"Not everyone who says to me, ‘Lord, Lord,’ will enter the Kingdom of heaven, but the one who does the will of My Father who is in heaven. On that day many will say to Me, ‘Lord, Lord, did we not prophesy in Your name, and cast out demons in Your name, and do many mighty works in Your name?’ And then will I declare to them, ‘I never knew you; depart from Me, you workers of lawlessness.’"
This passage is one of the most frightening in the New Testament. Will Jesus say of me, “I never knew you”? “The heart is deceitful above all things, and desperately wicked: who can know it?” (Jeremiah 17:9 KJV) – but is my heart so deceitful that I could convince myself that I know Christ, only to hear Him say, “depart from Me”? The answer is yes, it is. But our hope rests in something greater than our hearts.
The gospel teaches that our salvation is secure in Christ. “My sheep hear My voice, and I know them, and they follow Me. I give them eternal life, and they will never perish, and no one will snatch them out of My hand. My Father, who has given them to me, is greater than all, and no one is able to snatch them out of the Father's hand.” (John 10:27-29)
The Westminster Larger Catechism gives a summary of the Bible’s teaching in Question-and-Answer numbers 79 and 80. They are long, and the language is not easy, but it is worth reading them through.
79. May not true believers, by reason of their imperfections, and the many temptations and sins they are overtaken with, fall away from the state of grace? True believers, by reason of the unchangeable love of God, and His decree and covenant to give them perseverance, their inseparable union with Christ, His continual intercession for them, and the Spirit and seed of God abiding in them, can neither totally nor finally fall away from the state of grace, but are kept by the power of God through faith unto salvation.
80. Can true believers be infallibly assured that they are in the estate of grace, and that they shall persevere therein unto salvation? Such as truly believe in Christ, and endeavor to walk in all good conscience before Him, may, without extraordinary revelation, by faith grounded upon the truth of God’s promises, and by the Spirit enabling them to discern in themselves those graces to which the promises of life are made, and bearing witness with their spirits that they are the children of God, be infallibly assured that they are in the estate of grace and shall persevere therein unto salvation.
In other words, we trust in God’s unchangeable love, and not our own changeable hearts; Jesus Himself prays for us, and the Holy Spirit abides in us. They hold us secure, and not our own efforts. We can trust in God’s promises and the Holy Spirit’s testimony that we shall not fall away from Christ.
But how do we know that we really believe in Him? How do we know if we’re deceiving ourselves? Jesus says that those who will be cast away are the “workers of lawlessness.” In fact, this whole section, though applicable in general to all Christians, is also specifically related to the previous section of the sermon on the mount: how to recognize false teachers. “You shall know them by the fruits,” Jesus says. A healthy tree bears good fruit, but a diseased tree bears bad fruit. As trees planted by the living water, we bear the fruit of the Spirit: love, joy peace, patience, kindness, goodness, faithfulness, gentleness, and self-control. The Holy Spirit’s presence bears itself out in our lives.

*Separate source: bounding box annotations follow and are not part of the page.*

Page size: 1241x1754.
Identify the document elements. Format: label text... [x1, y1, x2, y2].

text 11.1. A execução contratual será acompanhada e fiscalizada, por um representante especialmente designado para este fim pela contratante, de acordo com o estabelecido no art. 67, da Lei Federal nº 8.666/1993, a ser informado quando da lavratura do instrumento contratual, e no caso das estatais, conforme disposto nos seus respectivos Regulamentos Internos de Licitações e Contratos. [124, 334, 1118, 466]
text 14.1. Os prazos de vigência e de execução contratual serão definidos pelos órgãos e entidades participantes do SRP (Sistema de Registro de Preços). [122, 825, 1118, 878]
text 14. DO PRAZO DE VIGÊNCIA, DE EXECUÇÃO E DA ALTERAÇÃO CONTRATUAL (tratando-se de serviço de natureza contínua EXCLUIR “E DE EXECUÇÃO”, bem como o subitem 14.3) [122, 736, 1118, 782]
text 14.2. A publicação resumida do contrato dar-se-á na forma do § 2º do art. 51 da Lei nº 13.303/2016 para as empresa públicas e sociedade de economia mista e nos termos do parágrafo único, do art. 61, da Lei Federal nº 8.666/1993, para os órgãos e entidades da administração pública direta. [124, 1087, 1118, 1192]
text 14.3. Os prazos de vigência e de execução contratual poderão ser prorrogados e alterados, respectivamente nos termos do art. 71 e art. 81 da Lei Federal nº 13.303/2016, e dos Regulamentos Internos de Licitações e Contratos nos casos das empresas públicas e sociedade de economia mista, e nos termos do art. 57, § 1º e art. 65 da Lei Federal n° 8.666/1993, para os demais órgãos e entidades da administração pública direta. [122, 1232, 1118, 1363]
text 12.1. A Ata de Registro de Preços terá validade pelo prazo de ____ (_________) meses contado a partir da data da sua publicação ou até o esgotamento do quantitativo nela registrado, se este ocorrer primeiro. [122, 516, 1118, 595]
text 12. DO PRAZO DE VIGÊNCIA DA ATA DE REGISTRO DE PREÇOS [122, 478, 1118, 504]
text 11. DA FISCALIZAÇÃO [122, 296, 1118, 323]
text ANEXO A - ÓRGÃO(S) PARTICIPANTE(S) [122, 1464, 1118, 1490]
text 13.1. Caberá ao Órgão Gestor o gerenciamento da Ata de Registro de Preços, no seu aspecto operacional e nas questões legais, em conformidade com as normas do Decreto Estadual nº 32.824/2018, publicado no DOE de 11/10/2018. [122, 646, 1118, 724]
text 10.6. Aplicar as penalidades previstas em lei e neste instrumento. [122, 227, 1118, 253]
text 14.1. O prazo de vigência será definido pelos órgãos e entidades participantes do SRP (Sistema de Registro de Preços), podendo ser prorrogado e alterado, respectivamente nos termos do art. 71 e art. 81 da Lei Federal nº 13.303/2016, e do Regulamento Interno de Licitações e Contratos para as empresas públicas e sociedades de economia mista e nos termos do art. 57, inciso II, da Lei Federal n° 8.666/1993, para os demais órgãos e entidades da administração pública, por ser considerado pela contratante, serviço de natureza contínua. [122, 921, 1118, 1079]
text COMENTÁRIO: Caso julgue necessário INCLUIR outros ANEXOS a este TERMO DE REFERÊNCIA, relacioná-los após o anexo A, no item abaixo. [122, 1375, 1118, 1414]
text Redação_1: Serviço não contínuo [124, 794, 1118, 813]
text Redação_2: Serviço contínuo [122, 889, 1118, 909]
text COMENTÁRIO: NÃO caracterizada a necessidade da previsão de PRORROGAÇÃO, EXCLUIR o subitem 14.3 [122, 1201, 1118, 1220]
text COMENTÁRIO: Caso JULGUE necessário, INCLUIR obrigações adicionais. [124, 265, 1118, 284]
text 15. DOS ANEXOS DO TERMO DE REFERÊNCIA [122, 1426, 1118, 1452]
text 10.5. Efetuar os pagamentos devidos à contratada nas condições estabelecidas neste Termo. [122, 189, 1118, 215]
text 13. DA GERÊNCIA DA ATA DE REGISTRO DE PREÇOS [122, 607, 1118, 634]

It is easy to say, and even “believe” the right things. “You believe that God is one; you do well. Even the demons believe—and shudder!” (James 2:19) We absolutely must believe in hearts and confess with our tongues that Jesus Christ is Lord! But faith does not stop there. James also writes, “But be doers of the word, and not hearers only, deceiving yourselves. For if anyone is a hearer of the word and not a doer, he is like a man who looks intently at his natural face in a mirror. For he looks at himself and goes away and at once forgets what he was like. But the one who looks into the perfect law, the law of liberty, and perseveres, being no hearer who forgets but a doer who acts, he will be blessed in his doing.” (James 1:22-25) John too relates the words of Jesus: “If you love Me, you will keep My commandments.” (John 14:15)
This is not to say that our works save us. They do not! But our obedience is a sign that our faith is alive.
This is also not to say that we look to our works for our assurance of salvation. We do not! We look to the Father, who made us His children, and gives us His Spirit.
“See what kind of love the Father has given to us, that we should be called children of God; and so we are… Beloved, we are God's children now, and what we will be has not yet appeared; but we know that when He appears we shall be like Him, because we shall see Him as He is.”
“By this we shall know that we are of the truth and reassure our heart before Him; for whenever our heart condemns us, God is greater than our heart, and He knows everything.”
“Whoever keeps His commandments abides in God, and God in him. And by this we know that He abides in us, by the Spirit whom He has given us.” (1 John 3:1-2, 19-20, 24)
When you suffer doubt and fear, do not look into your own heart, to ask yourself “Am I really faithful? Am I truly sincere? Is the Holy Spirit in me.” Not one of us will ever find total faith and complete sincerity in his own heart. We will only find rest and assurance in the person of Christ. Look to Him, and long for Him.